Would you be able to share with us some insight on what your deployment looks like?

At the moment we have two data centers and we have a host in one data center, which is running a couple of VMware virtual machines and using SSDs, and it has two Cassandra nodes and a host.  Then we have another host on another center that’s running three Cassandra nodes.


Are you by chance utilizing multi data center replication?

We’re not actually at the moment.  We want to look at that, and that’s actually the next project that we’re going to be kicking off.  In the early days, we took a fairly conservative approach to Cassandra, where we still set the database as our primary data, and Cassandra’s our secondary.  But now, as we’re growing more, and more and more, we want to start to use Cassandra to actually store some primary data, and to do that we want to make sure that our redundancy across data centers is actually in place.


Excellent.  For future versions of Apache Cassandra are there any things that you’d want to see that would be beneficial to how you’re using it?

I’ve got to say the community has done an excellent job so far.  The documentation has been fantastic.  I want to make sure that future versions continue to be backwards compatible within existing data sets to avoid any reinvesting issues.  You’ve kept a pretty good track record on that but I want to reinforce that’s in place.  It’s important to keep focusing on performance and scalability as well. 


I should say one thing that may be beneficial is the ability to have subsets of data.
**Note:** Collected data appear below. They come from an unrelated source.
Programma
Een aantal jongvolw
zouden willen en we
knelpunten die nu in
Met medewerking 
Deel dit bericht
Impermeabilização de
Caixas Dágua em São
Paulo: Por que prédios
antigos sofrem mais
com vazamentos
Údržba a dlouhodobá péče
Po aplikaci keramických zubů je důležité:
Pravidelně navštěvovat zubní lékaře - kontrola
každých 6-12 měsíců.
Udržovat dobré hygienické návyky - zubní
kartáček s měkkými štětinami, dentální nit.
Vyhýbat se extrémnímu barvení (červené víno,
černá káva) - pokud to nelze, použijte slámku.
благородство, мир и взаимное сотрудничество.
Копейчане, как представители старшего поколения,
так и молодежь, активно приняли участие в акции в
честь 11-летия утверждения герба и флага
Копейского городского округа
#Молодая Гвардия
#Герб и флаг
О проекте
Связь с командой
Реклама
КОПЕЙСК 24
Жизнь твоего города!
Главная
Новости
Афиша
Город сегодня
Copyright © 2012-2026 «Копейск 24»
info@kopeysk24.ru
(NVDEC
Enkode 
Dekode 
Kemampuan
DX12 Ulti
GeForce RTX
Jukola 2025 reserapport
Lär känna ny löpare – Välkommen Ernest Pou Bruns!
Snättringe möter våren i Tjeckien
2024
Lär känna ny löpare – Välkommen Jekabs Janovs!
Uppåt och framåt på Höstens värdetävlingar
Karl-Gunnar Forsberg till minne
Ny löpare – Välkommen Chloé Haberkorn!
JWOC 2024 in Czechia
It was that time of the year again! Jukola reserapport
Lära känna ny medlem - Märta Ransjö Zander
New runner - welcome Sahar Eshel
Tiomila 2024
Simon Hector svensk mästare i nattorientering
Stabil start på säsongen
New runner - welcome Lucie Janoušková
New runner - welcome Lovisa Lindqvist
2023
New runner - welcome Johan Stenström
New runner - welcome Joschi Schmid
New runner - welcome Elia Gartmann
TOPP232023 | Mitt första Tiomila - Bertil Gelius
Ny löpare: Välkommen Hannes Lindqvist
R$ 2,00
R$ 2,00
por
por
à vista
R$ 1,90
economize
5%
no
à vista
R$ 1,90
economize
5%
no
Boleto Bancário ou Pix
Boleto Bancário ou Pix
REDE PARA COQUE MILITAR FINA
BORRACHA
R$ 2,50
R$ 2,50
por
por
We’ve had to re-engineer a little bit of our schema so we can have subsets of data within fields, and that works fine because we’ve built around it.  So adding something around subsetting data and also more filtering capability so you can do a little bit more of that ‘where clause’ concept that we do in databases would be helpful. 


Very good.  Then you had mentioned that the Apache Cassandra community, the experience you’ve had with them so far has been very responsive.  Do you have any other details about your experience with that community?

It’s just been a very positive experience so far.  I know that the engineers have put questions on the forums and they’ve had a really good response back.  It’s just a really great community in terms of supporting peers in a similar industry.  So, well done.